= YOUR ASSIGNMENT =
Exactly as written, copy the lines of the data below from the first through the one containing "photomicrograph of squamous".

= TASK DATA =

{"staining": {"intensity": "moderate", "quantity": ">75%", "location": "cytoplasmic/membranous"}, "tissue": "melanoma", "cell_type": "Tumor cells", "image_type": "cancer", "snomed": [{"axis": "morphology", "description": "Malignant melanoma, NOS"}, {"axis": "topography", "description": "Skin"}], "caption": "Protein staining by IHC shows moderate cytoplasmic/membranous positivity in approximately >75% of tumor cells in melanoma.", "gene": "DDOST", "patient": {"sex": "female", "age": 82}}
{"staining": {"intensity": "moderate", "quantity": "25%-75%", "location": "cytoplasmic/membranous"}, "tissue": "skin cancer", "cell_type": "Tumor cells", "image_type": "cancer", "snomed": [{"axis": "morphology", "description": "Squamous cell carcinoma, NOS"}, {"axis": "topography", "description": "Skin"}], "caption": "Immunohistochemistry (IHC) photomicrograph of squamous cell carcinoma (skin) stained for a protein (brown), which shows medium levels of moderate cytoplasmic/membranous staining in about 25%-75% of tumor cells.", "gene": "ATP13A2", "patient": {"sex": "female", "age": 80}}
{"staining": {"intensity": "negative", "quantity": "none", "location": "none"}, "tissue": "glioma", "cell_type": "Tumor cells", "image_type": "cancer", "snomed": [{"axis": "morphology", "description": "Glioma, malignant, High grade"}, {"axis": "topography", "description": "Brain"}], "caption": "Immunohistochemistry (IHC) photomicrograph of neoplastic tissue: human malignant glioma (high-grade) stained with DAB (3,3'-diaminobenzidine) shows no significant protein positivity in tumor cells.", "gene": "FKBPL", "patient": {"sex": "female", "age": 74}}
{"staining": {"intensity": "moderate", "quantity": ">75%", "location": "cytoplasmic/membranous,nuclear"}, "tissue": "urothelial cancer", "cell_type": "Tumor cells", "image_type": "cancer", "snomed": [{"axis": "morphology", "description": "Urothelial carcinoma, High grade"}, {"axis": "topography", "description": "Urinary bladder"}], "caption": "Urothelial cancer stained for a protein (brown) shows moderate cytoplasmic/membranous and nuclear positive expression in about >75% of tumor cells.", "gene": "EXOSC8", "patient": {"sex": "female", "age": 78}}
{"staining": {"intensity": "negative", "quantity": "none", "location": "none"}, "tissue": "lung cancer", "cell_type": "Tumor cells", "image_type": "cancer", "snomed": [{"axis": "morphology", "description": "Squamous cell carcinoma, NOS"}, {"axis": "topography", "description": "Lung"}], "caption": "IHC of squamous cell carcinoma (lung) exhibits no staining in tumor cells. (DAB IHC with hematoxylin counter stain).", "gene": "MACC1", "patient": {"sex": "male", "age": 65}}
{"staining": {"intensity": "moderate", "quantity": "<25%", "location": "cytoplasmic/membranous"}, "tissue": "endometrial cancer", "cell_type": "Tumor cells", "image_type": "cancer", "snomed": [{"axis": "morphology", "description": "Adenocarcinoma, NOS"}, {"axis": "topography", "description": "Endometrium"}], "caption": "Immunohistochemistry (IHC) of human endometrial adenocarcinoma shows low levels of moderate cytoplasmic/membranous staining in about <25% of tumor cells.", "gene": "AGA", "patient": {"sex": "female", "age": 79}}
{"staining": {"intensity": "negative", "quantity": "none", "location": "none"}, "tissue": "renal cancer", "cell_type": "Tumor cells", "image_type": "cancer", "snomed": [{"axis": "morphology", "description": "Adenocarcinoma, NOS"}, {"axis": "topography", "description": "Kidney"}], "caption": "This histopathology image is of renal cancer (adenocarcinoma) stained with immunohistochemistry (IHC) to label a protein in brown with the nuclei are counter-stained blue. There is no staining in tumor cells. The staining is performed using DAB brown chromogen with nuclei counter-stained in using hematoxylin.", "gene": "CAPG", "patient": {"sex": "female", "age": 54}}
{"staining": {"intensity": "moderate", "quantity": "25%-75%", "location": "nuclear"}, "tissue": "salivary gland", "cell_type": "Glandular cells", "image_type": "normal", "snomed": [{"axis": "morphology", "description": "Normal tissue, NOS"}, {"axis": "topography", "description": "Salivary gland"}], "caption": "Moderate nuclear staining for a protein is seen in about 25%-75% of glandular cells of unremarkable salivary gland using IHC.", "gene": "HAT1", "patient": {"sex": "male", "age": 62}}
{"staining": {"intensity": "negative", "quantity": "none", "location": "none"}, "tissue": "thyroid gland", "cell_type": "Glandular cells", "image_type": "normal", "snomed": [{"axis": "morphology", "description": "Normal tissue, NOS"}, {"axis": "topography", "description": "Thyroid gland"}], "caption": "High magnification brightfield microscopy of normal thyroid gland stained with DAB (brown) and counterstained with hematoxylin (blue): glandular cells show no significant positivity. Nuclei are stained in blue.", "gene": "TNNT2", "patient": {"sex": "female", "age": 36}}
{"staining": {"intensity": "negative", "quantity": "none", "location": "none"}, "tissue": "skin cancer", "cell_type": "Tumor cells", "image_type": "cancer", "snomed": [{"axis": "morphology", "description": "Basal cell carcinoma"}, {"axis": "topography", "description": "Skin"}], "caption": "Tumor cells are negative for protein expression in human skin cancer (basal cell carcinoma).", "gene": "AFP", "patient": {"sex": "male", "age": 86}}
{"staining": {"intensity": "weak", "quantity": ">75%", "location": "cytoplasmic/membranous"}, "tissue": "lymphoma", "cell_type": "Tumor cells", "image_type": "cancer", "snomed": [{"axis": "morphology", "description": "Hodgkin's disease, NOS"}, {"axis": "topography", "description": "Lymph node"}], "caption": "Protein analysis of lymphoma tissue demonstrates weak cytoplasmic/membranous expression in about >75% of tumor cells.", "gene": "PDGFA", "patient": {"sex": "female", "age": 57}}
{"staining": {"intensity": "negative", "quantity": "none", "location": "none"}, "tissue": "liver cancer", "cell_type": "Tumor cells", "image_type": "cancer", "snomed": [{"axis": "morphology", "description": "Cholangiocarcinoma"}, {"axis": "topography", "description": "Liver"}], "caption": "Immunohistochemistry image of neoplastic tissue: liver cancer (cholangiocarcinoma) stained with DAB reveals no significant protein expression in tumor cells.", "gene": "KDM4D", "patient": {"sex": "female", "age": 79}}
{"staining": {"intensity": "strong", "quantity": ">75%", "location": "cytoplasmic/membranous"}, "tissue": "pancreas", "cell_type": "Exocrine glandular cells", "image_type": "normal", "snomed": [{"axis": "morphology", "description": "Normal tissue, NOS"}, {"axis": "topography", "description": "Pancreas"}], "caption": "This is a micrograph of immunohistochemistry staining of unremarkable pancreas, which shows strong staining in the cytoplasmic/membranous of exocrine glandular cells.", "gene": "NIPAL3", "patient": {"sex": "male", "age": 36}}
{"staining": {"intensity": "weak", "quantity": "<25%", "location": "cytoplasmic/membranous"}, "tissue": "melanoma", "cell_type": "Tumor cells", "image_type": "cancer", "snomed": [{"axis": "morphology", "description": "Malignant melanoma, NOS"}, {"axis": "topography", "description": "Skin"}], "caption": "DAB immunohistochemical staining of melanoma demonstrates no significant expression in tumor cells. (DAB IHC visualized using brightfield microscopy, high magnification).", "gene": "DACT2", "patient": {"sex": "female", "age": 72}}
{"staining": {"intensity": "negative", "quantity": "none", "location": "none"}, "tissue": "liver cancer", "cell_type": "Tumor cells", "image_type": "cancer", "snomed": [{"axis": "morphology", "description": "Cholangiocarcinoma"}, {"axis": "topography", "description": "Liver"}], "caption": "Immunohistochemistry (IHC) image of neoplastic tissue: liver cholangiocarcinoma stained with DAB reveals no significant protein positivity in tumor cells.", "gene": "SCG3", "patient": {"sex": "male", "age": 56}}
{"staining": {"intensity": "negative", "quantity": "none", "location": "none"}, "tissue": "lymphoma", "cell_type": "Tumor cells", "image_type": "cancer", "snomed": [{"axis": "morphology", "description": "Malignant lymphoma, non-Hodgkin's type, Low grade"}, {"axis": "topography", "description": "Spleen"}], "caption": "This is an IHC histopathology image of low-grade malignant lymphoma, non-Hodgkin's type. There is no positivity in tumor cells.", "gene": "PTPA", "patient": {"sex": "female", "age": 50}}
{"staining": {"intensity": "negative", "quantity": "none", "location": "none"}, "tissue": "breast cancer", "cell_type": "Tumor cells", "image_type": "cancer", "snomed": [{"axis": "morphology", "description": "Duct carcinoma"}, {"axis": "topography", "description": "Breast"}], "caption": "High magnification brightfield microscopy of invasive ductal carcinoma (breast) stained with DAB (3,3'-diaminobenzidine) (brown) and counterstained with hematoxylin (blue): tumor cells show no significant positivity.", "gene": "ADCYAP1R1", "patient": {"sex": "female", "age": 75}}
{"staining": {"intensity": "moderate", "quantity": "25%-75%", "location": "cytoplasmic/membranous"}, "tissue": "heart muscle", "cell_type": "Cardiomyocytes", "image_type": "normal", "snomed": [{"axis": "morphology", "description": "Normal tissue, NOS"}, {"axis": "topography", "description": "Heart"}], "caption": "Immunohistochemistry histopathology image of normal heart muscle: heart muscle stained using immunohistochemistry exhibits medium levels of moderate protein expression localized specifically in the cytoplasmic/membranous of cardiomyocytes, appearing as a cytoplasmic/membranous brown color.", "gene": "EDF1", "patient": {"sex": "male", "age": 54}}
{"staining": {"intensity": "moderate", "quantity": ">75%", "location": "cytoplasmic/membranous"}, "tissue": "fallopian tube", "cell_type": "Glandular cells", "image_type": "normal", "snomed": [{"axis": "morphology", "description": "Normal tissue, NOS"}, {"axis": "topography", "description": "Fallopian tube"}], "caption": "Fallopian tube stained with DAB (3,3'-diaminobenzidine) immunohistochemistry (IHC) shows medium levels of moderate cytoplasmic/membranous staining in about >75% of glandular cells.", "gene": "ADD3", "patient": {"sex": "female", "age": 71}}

= OUTPUT FOR THIS TASK =
{"staining": {"intensity": "moderate", "quantity": ">75%", "location": "cytoplasmic/membranous"}, "tissue": "melanoma", "cell_type": "Tumor cells", "image_type": "cancer", "snomed": [{"axis": "morphology", "description": "Malignant melanoma, NOS"}, {"axis": "topography", "description": "Skin"}], "caption": "Protein staining by IHC shows moderate cytoplasmic/membranous positivity in approximately >75% of tumor cells in melanoma.", "gene": "DDOST", "patient": {"sex": "female", "age": 82}}
{"staining": {"intensity": "moderate", "quantity": "25%-75%", "location": "cytoplasmic/membranous"}, "tissue": "skin cancer", "cell_type": "Tumor cells", "image_type": "cancer", "snomed": [{"axis": "morphology", "description": "Squamous cell carcinoma, NOS"}, {"axis": "topography", "description": "Skin"}], "caption": "Immunohistochemistry (IHC) photomicrograph of squamous cell carcinoma (skin) stained for a protein (brown), which shows medium levels of moderate cytoplasmic/membranous staining in about 25%-75% of tumor cells.", "gene": "ATP13A2", "patient": {"sex": "female", "age": 80}}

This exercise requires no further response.